• WORK INSTRUCTIONS
Output all the data below verbatim.

*** DATA EXTRACTS ***

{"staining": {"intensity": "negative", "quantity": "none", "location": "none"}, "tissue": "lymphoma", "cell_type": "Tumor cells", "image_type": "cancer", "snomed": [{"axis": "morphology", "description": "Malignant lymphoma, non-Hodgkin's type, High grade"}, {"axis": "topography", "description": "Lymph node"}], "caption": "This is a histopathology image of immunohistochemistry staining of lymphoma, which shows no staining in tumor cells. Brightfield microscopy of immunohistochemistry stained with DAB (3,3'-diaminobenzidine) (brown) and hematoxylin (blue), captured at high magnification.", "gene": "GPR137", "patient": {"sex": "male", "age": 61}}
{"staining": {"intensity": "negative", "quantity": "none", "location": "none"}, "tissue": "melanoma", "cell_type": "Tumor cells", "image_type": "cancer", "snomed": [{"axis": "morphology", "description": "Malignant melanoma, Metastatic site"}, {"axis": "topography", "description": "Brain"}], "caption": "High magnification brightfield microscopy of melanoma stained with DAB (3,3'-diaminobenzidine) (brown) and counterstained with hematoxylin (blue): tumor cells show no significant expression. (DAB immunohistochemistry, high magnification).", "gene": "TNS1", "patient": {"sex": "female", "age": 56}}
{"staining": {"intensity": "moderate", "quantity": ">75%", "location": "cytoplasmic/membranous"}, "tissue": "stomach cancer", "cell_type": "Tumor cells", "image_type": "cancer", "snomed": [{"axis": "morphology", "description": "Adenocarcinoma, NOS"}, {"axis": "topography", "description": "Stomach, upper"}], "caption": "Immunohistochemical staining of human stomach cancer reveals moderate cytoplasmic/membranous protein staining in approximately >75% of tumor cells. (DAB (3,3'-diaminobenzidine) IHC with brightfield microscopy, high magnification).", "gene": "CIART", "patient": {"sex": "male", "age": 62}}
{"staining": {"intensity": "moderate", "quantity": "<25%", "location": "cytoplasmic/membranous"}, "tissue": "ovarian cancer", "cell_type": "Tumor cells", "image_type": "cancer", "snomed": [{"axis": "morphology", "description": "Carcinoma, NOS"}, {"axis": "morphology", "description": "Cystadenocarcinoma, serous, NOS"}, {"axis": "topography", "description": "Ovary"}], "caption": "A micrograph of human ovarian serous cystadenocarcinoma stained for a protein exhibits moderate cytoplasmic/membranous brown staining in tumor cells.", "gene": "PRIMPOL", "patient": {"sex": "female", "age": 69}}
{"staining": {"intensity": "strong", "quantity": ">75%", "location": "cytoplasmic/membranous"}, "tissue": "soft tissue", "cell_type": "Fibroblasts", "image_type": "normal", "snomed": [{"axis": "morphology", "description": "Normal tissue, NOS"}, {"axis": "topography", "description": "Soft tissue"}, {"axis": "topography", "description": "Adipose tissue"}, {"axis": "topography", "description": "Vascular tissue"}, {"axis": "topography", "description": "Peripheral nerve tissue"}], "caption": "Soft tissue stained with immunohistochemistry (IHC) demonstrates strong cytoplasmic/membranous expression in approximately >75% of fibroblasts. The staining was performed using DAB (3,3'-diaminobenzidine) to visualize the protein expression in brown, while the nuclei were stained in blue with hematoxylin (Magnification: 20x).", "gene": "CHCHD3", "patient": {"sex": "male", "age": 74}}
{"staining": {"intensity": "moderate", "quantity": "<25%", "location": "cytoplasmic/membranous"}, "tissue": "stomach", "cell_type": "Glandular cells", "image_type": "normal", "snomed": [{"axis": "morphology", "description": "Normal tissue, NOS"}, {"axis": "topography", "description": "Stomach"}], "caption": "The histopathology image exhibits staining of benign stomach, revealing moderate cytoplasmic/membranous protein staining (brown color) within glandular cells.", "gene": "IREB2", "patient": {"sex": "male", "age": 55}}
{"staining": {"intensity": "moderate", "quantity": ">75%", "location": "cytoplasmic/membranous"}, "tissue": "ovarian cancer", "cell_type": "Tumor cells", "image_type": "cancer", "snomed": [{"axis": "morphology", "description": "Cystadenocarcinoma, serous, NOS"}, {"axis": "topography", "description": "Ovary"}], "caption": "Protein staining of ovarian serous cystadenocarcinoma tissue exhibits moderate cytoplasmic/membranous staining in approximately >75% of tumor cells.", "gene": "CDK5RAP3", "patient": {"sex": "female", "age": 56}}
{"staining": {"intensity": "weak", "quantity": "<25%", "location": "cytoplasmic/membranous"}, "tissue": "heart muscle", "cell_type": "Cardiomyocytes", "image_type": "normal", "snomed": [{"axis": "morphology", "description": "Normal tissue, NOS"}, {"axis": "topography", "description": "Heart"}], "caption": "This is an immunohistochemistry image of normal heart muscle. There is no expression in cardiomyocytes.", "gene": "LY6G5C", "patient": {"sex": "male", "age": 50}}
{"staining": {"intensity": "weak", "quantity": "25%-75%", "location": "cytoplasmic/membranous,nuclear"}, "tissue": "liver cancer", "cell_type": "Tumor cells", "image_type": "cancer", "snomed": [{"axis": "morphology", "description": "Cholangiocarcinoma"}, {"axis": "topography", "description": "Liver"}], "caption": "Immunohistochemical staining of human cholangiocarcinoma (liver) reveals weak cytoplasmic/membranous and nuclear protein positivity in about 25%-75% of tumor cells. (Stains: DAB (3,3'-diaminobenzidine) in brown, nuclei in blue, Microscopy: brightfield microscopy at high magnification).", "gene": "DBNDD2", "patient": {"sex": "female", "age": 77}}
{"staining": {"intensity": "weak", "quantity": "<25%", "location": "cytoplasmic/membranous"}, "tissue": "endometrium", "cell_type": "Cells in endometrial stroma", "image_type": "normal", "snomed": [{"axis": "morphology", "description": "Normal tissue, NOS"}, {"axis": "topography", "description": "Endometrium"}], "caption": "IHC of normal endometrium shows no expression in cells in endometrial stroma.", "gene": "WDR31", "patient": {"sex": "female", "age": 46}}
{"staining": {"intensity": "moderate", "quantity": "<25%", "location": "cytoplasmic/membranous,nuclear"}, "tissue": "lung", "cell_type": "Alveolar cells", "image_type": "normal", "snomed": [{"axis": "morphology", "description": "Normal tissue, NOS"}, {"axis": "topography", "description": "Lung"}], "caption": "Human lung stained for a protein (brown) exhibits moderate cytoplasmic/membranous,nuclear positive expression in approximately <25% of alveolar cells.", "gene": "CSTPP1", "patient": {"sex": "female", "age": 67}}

*** End of DATA EXTRACTS ***

• ANSWER TO THE PROBLEM
{"staining": {"intensity": "negative", "quantity": "none", "location": "none"}, "tissue": "lymphoma", "cell_type": "Tumor cells", "image_type": "cancer", "snomed": [{"axis": "morphology", "description": "Malignant lymphoma, non-Hodgkin's type, High grade"}, {"axis": "topography", "description": "Lymph node"}], "caption": "This is a histopathology image of immunohistochemistry staining of lymphoma, which shows no staining in tumor cells. Brightfield microscopy of immunohistochemistry stained with DAB (3,3'-diaminobenzidine) (brown) and hematoxylin (blue), captured at high magnification.", "gene": "GPR137", "patient": {"sex": "male", "age": 61}}
{"staining": {"intensity": "negative", "quantity": "none", "location": "none"}, "tissue": "melanoma", "cell_type": "Tumor cells", "image_type": "cancer", "snomed": [{"axis": "morphology", "description": "Malignant melanoma, Metastatic site"}, {"axis": "topography", "description": "Brain"}], "caption": "High magnification brightfield microscopy of melanoma stained with DAB (3,3'-diaminobenzidine) (brown) and counterstained with hematoxylin (blue): tumor cells show no significant expression. (DAB immunohistochemistry, high magnification).", "gene": "TNS1", "patient": {"sex": "female", "age": 56}}
{"staining": {"intensity": "moderate", "quantity": ">75%", "location": "cytoplasmic/membranous"}, "tissue": "stomach cancer", "cell_type": "Tumor cells", "image_type": "cancer", "snomed": [{"axis": "morphology", "description": "Adenocarcinoma, NOS"}, {"axis": "topography", "description": "Stomach, upper"}], "caption": "Immunohistochemical staining of human stomach cancer reveals moderate cytoplasmic/membranous protein staining in approximately >75% of tumor cells. (DAB (3,3'-diaminobenzidine) IHC with brightfield microscopy, high magnification).", "gene": "CIART", "patient": {"sex": "male", "age": 62}}
{"staining": {"intensity": "moderate", "quantity": "<25%", "location": "cytoplasmic/membranous"}, "tissue": "ovarian cancer", "cell_type": "Tumor cells", "image_type": "cancer", "snomed": [{"axis": "morphology", "description": "Carcinoma, NOS"}, {"axis": "morphology", "description": "Cystadenocarcinoma, serous, NOS"}, {"axis": "topography", "description": "Ovary"}], "caption": "A micrograph of human ovarian serous cystadenocarcinoma stained for a protein exhibits moderate cytoplasmic/membranous brown staining in tumor cells.", "gene": "PRIMPOL", "patient": {"sex": "female", "age": 69}}
{"staining": {"intensity": "strong", "quantity": ">75%", "location": "cytoplasmic/membranous"}, "tissue": "soft tissue", "cell_type": "Fibroblasts", "image_type": "normal", "snomed": [{"axis": "morphology", "description": "Normal tissue, NOS"}, {"axis": "topography", "description": "Soft tissue"}, {"axis": "topography", "description": "Adipose tissue"}, {"axis": "topography", "description": "Vascular tissue"}, {"axis": "topography", "description": "Peripheral nerve tissue"}], "caption": "Soft tissue stained with immunohistochemistry (IHC) demonstrates strong cytoplasmic/membranous expression in approximately >75% of fibroblasts. The staining was performed using DAB (3,3'-diaminobenzidine) to visualize the protein expression in brown, while the nuclei were stained in blue with hematoxylin (Magnification: 20x).", "gene": "CHCHD3", "patient": {"sex": "male", "age": 74}}
{"staining": {"intensity": "moderate", "quantity": "<25%", "location": "cytoplasmic/membranous"}, "tissue": "stomach", "cell_type": "Glandular cells", "image_type": "normal", "snomed": [{"axis": "morphology", "description": "Normal tissue, NOS"}, {"axis": "topography", "description": "Stomach"}], "caption": "The histopathology image exhibits staining of benign stomach, revealing moderate cytoplasmic/membranous protein staining (brown color) within glandular cells.", "gene": "IREB2", "patient": {"sex": "male", "age": 55}}
{"staining": {"intensity": "moderate", "quantity": ">75%", "location": "cytoplasmic/membranous"}, "tissue": "ovarian cancer", "cell_type": "Tumor cells", "image_type": "cancer", "snomed": [{"axis": "morphology", "description": "Cystadenocarcinoma, serous, NOS"}, {"axis": "topography", "description": "Ovary"}], "caption": "Protein staining of ovarian serous cystadenocarcinoma tissue exhibits moderate cytoplasmic/membranous staining in approximately >75% of tumor cells.", "gene": "CDK5RAP3", "patient": {"sex": "female", "age": 56}}
{"staining": {"intensity": "weak", "quantity": "<25%", "location": "cytoplasmic/membranous"}, "tissue": "heart muscle", "cell_type": "Cardiomyocytes", "image_type": "normal", "snomed": [{"axis": "morphology", "description": "Normal tissue, NOS"}, {"axis": "topography", "description": "Heart"}], "caption": "This is an immunohistochemistry image of normal heart muscle. There is no expression in cardiomyocytes.", "gene": "LY6G5C", "patient": {"sex": "male", "age": 50}}
{"staining": {"intensity": "weak", "quantity": "25%-75%", "location": "cytoplasmic/membranous,nuclear"}, "tissue": "liver cancer", "cell_type": "Tumor cells", "image_type": "cancer", "snomed": [{"axis": "morphology", "description": "Cholangiocarcinoma"}, {"axis": "topography", "description": "Liver"}], "caption": "Immunohistochemical staining of human cholangiocarcinoma (liver) reveals weak cytoplasmic/membranous and nuclear protein positivity in about 25%-75% of tumor cells. (Stains: DAB (3,3'-diaminobenzidine) in brown, nuclei in blue, Microscopy: brightfield microscopy at high magnification).", "gene": "DBNDD2", "patient": {"sex": "female", "age": 77}}
{"staining": {"intensity": "weak", "quantity": "<25%", "location": "cytoplasmic/membranous"}, "tissue": "endometrium", "cell_type": "Cells in endometrial stroma", "image_type": "normal", "snomed": [{"axis": "morphology", "description": "Normal tissue, NOS"}, {"axis": "topography", "description": "Endometrium"}], "caption": "IHC of normal endometrium shows no expression in cells in endometrial stroma.", "gene": "WDR31", "patient": {"sex": "female", "age": 46}}
{"staining": {"intensity": "moderate", "quantity": "<25%", "location": "cytoplasmic/membranous,nuclear"}, "tissue": "lung", "cell_type": "Alveolar cells", "image_type": "normal", "snomed": [{"axis": "morphology", "description": "Normal tissue, NOS"}, {"axis": "topography", "description": "Lung"}], "caption": "Human lung stained for a protein (brown) exhibits moderate cytoplasmic/membranous,nuclear positive expression in approximately <25% of alveolar cells.", "gene": "CSTPP1", "patient": {"sex": "female", "age": 67}}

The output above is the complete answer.